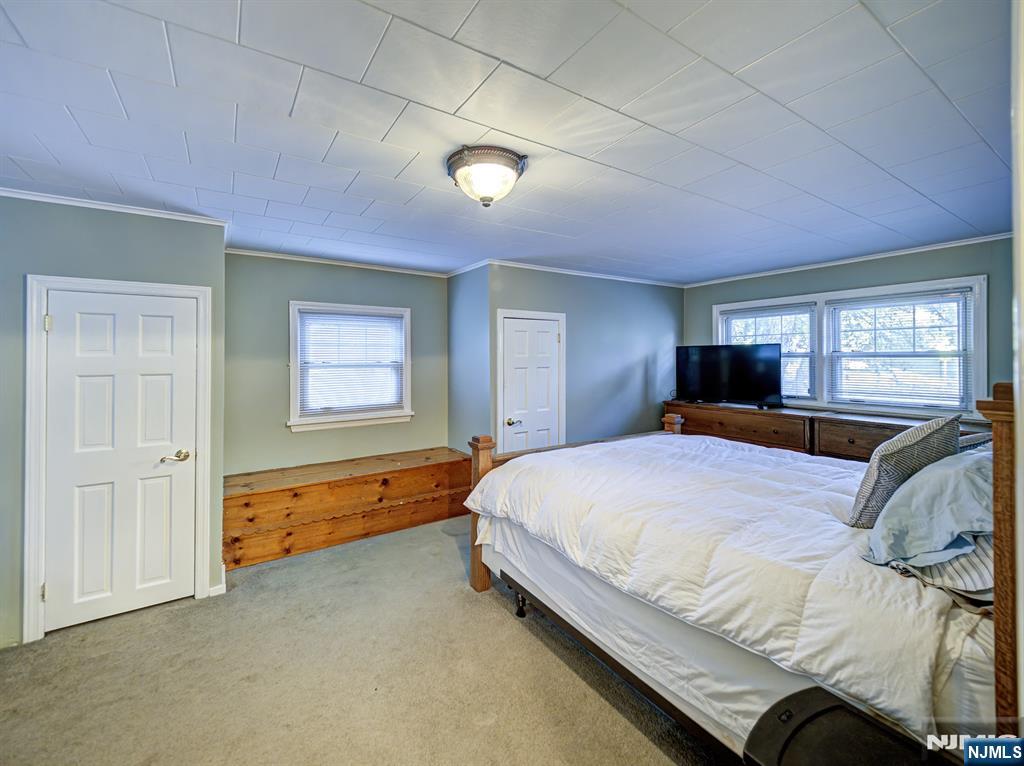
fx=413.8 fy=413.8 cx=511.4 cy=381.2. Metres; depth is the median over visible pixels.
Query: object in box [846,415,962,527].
throw pillow
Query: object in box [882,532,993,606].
striped pillow
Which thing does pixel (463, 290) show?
alcove side wall
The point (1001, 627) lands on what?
bed
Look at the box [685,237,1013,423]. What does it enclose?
right wall
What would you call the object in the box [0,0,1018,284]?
ceiling
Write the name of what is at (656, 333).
closet wall
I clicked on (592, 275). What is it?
crown molding
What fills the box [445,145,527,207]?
ceiling light
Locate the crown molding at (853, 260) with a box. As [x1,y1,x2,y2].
[683,232,1010,287]
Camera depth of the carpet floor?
1.98 m
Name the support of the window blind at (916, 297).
attached to the double window at (976, 288)
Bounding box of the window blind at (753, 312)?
[719,304,815,400]
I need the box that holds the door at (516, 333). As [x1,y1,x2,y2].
[500,314,560,454]
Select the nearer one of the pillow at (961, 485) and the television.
the pillow at (961, 485)
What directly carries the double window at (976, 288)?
in the right wall at (707, 318)
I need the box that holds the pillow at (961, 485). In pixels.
[864,448,994,568]
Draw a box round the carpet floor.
[0,515,728,765]
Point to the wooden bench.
(319, 485)
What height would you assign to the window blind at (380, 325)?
0.925 m
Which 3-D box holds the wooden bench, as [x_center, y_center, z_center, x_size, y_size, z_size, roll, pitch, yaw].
[-1.412,1.083,3.833,2.193,0.594,0.746,0,1,-34]
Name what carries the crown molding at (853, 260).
attached to the right wall at (707, 318)
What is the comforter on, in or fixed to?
on the bed
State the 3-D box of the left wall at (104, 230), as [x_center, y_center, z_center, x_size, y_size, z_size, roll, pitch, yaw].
[-2.766,0.187,2.304,1.833,2.515,0.134,0,1,-34]
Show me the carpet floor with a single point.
(492, 621)
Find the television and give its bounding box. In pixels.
[675,343,783,407]
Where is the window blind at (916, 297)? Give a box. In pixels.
[827,290,970,410]
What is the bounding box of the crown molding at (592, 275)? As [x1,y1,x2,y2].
[477,258,685,287]
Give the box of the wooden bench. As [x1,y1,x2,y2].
[224,447,472,570]
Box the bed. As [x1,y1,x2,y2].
[452,377,1022,765]
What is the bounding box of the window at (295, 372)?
[288,301,412,431]
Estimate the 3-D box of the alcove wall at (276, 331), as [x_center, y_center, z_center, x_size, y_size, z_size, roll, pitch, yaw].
[-1.602,0.128,4.074,2.160,2.523,0.142,0,1,-34]
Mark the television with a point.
(700, 387)
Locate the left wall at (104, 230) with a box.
[0,197,226,650]
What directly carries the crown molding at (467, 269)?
attached to the alcove side wall at (463, 290)
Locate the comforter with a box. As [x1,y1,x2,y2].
[466,432,980,737]
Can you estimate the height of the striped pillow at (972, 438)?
0.292 m
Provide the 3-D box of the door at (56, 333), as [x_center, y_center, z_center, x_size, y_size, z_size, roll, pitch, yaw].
[-2.325,0.458,2.485,0.694,1.886,0.103,0,1,-34]
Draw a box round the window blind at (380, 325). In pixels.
[299,310,404,414]
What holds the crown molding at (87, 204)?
attached to the left wall at (104, 230)
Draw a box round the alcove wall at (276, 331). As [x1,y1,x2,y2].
[223,253,447,477]
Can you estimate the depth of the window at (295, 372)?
4.00 m
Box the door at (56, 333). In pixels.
[41,283,199,633]
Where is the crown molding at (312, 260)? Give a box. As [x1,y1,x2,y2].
[225,247,448,276]
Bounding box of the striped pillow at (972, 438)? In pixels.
[958,430,993,451]
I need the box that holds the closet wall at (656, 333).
[489,264,683,449]
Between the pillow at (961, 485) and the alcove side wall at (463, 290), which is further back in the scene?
the alcove side wall at (463, 290)
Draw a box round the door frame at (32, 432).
[21,272,210,645]
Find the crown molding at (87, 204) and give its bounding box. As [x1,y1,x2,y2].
[0,187,231,226]
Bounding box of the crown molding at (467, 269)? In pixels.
[447,259,489,276]
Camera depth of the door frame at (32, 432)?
2.32 m
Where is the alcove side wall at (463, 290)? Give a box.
[447,263,490,451]
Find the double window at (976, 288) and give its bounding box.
[712,272,986,417]
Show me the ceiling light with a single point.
(512, 161)
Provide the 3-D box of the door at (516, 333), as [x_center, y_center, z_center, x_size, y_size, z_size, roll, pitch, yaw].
[0.223,0.344,4.167,0.663,1.904,0.100,0,1,-34]
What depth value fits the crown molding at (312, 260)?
3.84 m
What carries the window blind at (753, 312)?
attached to the double window at (976, 288)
===============
▶ _Your instructions_: Would you please set down the listing above exactly, minus its images?

▶ _Expected answer_:
fx=413.8 fy=413.8 cx=511.4 cy=381.2. Metres; depth is the median over visible pixels.
Query: object in box [846,415,962,527].
throw pillow
Query: object in box [882,532,993,606].
striped pillow
Which thing does pixel (463, 290) show?
alcove side wall
The point (1001, 627) lands on what?
bed
Look at the box [685,237,1013,423]. What does it enclose?
right wall
What would you call the object in the box [0,0,1018,284]?
ceiling
Write the name of what is at (656, 333).
closet wall
I clicked on (592, 275). What is it?
crown molding
What fills the box [445,145,527,207]?
ceiling light
Locate the crown molding at (853, 260) with a box. As [x1,y1,x2,y2].
[683,232,1010,287]
Camera depth of the carpet floor?
1.98 m
Name the support of the window blind at (916, 297).
attached to the double window at (976, 288)
Bounding box of the window blind at (753, 312)?
[719,304,815,400]
I need the box that holds the door at (516, 333). As [x1,y1,x2,y2].
[500,314,560,454]
Select the nearer one of the pillow at (961, 485) and the television.
the pillow at (961, 485)
What directly carries the double window at (976, 288)?
in the right wall at (707, 318)
I need the box that holds the pillow at (961, 485). In pixels.
[864,448,994,568]
Draw a box round the carpet floor.
[0,515,728,765]
Point to the wooden bench.
(319, 485)
What height would you assign to the window blind at (380, 325)?
0.925 m
Which 3-D box holds the wooden bench, as [x_center, y_center, z_center, x_size, y_size, z_size, roll, pitch, yaw].
[-1.412,1.083,3.833,2.193,0.594,0.746,0,1,-34]
Name what carries the crown molding at (853, 260).
attached to the right wall at (707, 318)
What is the comforter on, in or fixed to?
on the bed
State the 3-D box of the left wall at (104, 230), as [x_center, y_center, z_center, x_size, y_size, z_size, roll, pitch, yaw].
[-2.766,0.187,2.304,1.833,2.515,0.134,0,1,-34]
Show me the carpet floor with a single point.
(492, 621)
Find the television and give its bounding box. In pixels.
[675,343,783,407]
Where is the window blind at (916, 297)? Give a box. In pixels.
[827,290,970,410]
What is the bounding box of the crown molding at (592, 275)? As [x1,y1,x2,y2].
[477,258,685,287]
Give the box of the wooden bench. As [x1,y1,x2,y2].
[224,447,472,570]
Box the bed. As [x1,y1,x2,y2].
[452,377,1022,765]
What is the bounding box of the window at (295, 372)?
[288,301,412,431]
Estimate the 3-D box of the alcove wall at (276, 331), as [x_center, y_center, z_center, x_size, y_size, z_size, roll, pitch, yaw].
[-1.602,0.128,4.074,2.160,2.523,0.142,0,1,-34]
Mark the television with a point.
(700, 387)
Locate the left wall at (104, 230) with a box.
[0,197,226,650]
What directly carries the crown molding at (467, 269)?
attached to the alcove side wall at (463, 290)
Locate the comforter with a box. As [x1,y1,x2,y2].
[466,432,980,737]
Can you estimate the height of the striped pillow at (972, 438)?
0.292 m
Provide the 3-D box of the door at (56, 333), as [x_center, y_center, z_center, x_size, y_size, z_size, roll, pitch, yaw].
[-2.325,0.458,2.485,0.694,1.886,0.103,0,1,-34]
Draw a box round the window blind at (380, 325). In pixels.
[299,310,404,414]
What holds the crown molding at (87, 204)?
attached to the left wall at (104, 230)
Draw a box round the alcove wall at (276, 331). As [x1,y1,x2,y2].
[223,253,447,477]
Can you estimate the depth of the window at (295, 372)?
4.00 m
Box the door at (56, 333). In pixels.
[41,283,199,633]
Where is the crown molding at (312, 260)? Give a box. As [x1,y1,x2,y2].
[225,247,448,276]
Bounding box of the striped pillow at (972, 438)? In pixels.
[958,430,993,451]
I need the box that holds the closet wall at (656, 333).
[489,264,683,449]
Between the pillow at (961, 485) and the alcove side wall at (463, 290), which is further back in the scene?
the alcove side wall at (463, 290)
Draw a box round the door frame at (32, 432).
[21,272,210,645]
Find the crown molding at (87, 204) and give its bounding box. As [x1,y1,x2,y2].
[0,187,231,226]
Bounding box of the crown molding at (467, 269)? In pixels.
[447,259,489,276]
Camera depth of the door frame at (32, 432)?
2.32 m
Where is the alcove side wall at (463, 290)? Give a box.
[447,263,490,451]
Find the double window at (976, 288) and give its bounding box.
[712,272,986,417]
Show me the ceiling light with a single point.
(512, 161)
Provide the 3-D box of the door at (516, 333), as [x_center, y_center, z_center, x_size, y_size, z_size, roll, pitch, yaw].
[0.223,0.344,4.167,0.663,1.904,0.100,0,1,-34]
What depth value fits the crown molding at (312, 260)?
3.84 m
What carries the window blind at (753, 312)?
attached to the double window at (976, 288)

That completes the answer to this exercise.